Watching her, hearing her, Conrad felt a sudden, sinking feeling in his gut. “Oh, God, Brenda. The machines are breaking faster than you can build them.”
She didn't deny it, so he went on, “And to build them faster you'd need a bigger colony, which isn't going to happen without more fax machines. It's an old-fashioned chicken-and-egg problem, isn't it?”
“I'm not familiar with that expression,” she said.
“I think it's from Rodenbeck. Now that you mention it, I'm not sure I'm using it right. But . . . People used to eat eggs, right? And if you eat too many eggs, you won't have enough chickens hatching, and . . . and then . . .”
“Conrad,” Brenda said with surprising gentleness, “you're blithering. I don't think I've ever seen you blither before.”
“Sorry,” he said, and with that word his thoughts snapped back into focus. “We're all going to die, aren't we? Of injury, of old age.

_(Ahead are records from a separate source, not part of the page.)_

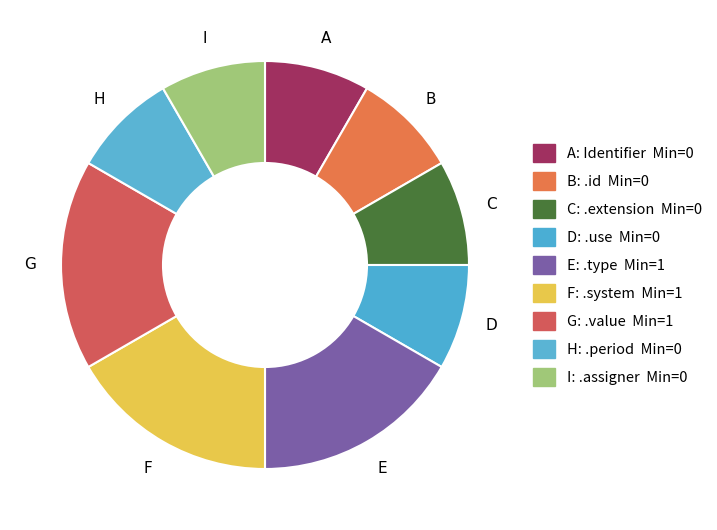

Does any single category account for the majority?

No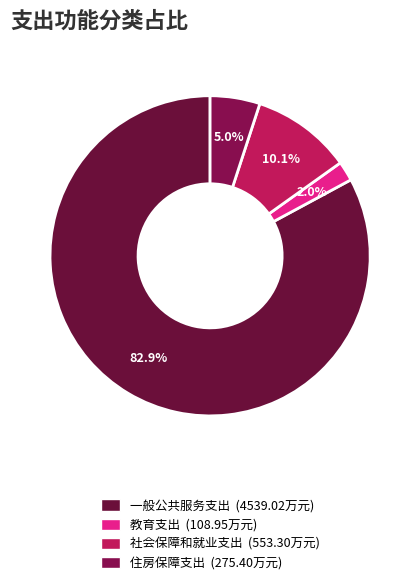

Rank the categories by value from highest to lowest.

一般公共服务支出, 社会保障和就业支出, 住房保障支出, 教育支出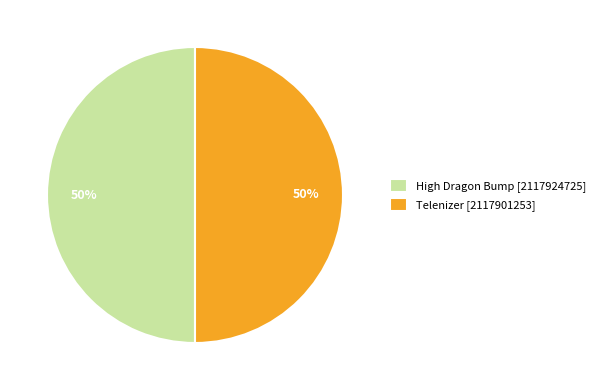

Is it true that Telenizer [2117901253] is 59% of the pie?

False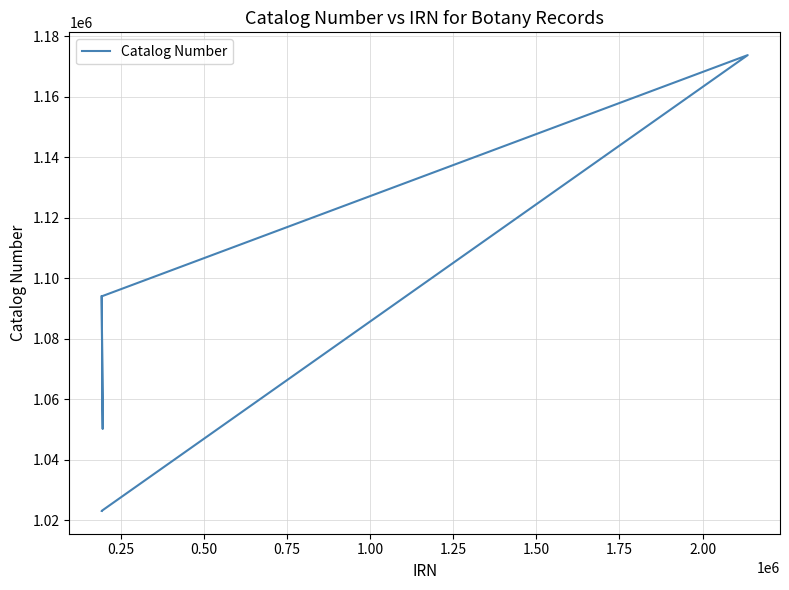

What is the difference between the second highest and minimum values?

70933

Of disease. The fax machines are leading the way already, preceding us to the grave. This colony is a failure.”
She answered him with a level gaze, her eyes twinkling with faint wellstone lights. “That's been evident for some time. We're going to die, yes, almost certainly. My goodness, didn't you know?”
Conrad was so shaken up—and Brenda so surprised by this—that she took him by the arm and led him to the facility's main cafeteria, a huge room lined with tables, mostly empty at the moment because it wasn't lunchtime.
“We gave it a good try,” she was telling him. “And we have a long way still to fall. And as you can see, we're fighting with all our strength. For all we know, we may pull out of it.”
“No,” he said, seeing the lie in that.
“Well, if we don't, we don't. We knew the risks coming out here, didn't we? Didn't Their Majesties make it plain enough? We're free out here, to live as we please. And to die; immorbid doesn't mean forever. I never thought so, anyway. By the time it all winds down, we'll have had hundreds of years of freedom. It's worth our lives just for that.”